I have a question with regard to the proper way to report F1 scores. Say I am comparing two algorithms one with F1 score of 0.71 and the other of 0.82.

Is it correct to say:

"Algorithm 1 obtained an F1 score 11 points higher than algorithm 2"

or

"Algorithm 1 obtained an F1 score 11 percentage points higher than algorithm 2"

or

"Algorithm 1 obtained an F1 score 0.11 points higher than algorithm 2".

Or none of these? Some other way?
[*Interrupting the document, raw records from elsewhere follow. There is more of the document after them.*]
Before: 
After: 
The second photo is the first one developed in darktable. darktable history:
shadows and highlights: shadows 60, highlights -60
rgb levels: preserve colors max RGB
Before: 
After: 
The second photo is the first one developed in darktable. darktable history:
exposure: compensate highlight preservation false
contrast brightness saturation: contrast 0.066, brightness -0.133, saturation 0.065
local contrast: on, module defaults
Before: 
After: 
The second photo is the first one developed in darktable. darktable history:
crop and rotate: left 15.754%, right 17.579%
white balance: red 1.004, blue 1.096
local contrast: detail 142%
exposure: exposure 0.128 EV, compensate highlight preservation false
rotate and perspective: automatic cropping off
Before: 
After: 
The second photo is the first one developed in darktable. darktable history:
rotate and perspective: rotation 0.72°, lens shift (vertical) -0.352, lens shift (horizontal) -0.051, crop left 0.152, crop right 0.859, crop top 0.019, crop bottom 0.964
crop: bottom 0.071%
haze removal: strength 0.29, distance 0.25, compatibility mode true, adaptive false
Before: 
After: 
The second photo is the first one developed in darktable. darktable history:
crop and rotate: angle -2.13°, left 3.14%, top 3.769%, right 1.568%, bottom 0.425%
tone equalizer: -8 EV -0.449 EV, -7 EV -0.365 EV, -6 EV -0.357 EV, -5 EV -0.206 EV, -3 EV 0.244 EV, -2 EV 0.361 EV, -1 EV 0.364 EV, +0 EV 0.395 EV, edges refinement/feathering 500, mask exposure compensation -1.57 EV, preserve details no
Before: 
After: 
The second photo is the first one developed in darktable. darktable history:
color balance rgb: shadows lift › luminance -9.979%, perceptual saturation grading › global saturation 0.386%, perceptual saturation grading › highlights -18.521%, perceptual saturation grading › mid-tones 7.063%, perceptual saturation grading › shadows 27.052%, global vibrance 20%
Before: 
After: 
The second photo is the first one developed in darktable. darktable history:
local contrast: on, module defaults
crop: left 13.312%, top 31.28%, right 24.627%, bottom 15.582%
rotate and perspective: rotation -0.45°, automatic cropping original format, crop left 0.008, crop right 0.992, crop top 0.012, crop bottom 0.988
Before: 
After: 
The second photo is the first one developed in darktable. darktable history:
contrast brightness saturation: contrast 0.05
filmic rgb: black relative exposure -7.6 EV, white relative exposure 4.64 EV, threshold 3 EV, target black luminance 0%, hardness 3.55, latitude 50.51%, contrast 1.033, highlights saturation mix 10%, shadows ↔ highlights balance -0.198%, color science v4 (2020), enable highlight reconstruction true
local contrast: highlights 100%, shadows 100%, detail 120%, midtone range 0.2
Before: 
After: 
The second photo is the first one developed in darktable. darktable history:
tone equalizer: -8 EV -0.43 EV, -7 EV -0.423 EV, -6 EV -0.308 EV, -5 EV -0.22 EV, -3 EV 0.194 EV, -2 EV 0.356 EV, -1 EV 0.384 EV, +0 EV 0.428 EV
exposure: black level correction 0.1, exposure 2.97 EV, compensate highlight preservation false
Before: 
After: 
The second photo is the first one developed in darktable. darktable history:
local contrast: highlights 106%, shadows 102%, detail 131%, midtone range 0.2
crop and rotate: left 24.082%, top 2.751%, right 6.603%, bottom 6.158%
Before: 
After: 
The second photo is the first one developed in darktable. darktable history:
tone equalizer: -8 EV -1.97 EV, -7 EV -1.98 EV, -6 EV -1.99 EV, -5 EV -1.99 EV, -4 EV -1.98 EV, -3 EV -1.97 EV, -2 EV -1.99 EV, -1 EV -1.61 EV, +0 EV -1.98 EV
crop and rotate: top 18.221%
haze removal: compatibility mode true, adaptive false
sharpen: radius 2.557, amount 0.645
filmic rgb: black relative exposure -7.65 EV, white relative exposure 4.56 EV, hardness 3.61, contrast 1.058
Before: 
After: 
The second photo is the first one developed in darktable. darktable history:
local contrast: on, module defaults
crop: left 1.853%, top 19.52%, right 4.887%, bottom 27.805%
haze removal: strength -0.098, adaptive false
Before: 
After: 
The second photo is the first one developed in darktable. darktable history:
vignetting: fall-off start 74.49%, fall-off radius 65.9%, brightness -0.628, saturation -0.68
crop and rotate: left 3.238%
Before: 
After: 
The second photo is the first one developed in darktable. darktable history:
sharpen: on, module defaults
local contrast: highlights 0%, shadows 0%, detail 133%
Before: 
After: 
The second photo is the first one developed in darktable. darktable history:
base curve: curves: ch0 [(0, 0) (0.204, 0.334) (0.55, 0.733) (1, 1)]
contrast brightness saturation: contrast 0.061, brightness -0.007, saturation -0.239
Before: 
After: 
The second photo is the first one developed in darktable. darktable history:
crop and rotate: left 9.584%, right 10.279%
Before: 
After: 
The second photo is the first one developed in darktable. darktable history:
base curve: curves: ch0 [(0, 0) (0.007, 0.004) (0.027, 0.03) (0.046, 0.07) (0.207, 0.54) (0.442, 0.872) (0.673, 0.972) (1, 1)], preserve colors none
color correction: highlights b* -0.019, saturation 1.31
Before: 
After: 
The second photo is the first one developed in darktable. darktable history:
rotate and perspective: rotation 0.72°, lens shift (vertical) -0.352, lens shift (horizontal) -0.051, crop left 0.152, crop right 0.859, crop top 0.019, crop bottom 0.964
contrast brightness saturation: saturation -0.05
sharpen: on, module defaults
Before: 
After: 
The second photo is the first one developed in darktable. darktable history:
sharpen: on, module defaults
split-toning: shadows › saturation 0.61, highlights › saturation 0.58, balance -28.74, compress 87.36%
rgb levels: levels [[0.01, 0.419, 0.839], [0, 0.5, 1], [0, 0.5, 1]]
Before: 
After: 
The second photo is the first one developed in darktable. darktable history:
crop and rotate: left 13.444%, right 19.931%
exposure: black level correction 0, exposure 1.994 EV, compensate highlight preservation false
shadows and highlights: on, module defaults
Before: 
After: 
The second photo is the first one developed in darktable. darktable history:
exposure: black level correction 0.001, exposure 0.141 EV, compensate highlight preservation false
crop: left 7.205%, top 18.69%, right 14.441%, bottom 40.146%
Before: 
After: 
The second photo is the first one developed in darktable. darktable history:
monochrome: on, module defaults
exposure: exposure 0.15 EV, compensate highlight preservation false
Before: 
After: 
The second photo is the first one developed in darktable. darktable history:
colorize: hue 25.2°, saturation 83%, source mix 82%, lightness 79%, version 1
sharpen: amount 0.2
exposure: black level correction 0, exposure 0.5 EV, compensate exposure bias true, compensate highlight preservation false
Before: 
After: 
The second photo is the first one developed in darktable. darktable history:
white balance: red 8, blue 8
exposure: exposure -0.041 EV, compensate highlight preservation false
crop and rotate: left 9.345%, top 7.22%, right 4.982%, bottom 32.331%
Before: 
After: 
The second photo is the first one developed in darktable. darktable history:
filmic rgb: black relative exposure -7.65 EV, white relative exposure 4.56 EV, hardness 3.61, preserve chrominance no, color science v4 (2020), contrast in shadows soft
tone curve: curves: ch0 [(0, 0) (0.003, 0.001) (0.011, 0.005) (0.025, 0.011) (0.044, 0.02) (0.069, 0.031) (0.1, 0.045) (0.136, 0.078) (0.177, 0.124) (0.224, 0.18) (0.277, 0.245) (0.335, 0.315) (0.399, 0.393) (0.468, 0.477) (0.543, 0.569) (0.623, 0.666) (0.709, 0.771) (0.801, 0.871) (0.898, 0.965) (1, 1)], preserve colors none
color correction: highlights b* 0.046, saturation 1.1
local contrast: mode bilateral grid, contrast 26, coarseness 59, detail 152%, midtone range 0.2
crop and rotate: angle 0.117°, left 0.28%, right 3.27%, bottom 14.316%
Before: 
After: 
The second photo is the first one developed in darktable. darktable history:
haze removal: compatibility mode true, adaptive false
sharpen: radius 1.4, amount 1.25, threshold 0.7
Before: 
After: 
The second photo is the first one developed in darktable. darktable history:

I suppose a second question for this is if it is correct to report the scores as 0.71 and 0.82 or more correct to say 71% and 82%.

kjetil b halvorsen
  • 63,378
  • 26
  • 142
  • 467
astel
  • 1,388
  • 5
  • 17

2 Answers2

4

I would certainly not write about "11 points higher". The F1 score is a number between 0 and 1 and can be interpreted as a percentage, so "11 percentage points" is defensible, but it's certainly not standard to refer to 0.01 as "1 point".

I believe everyone will be quite as comfortable with "71%" as with "0.71".

And of course the F1 (or F$\beta$) score suffers from all the same problems that accuracy as an evaluation metric has.

Stephan Kolassa
  • 95,027
  • 13
  • 197
  • 357
0

Yes, you can interpret F1 score as 71% in one model and 82% in another model. Calling them as higher or lower than another model is not the correct way.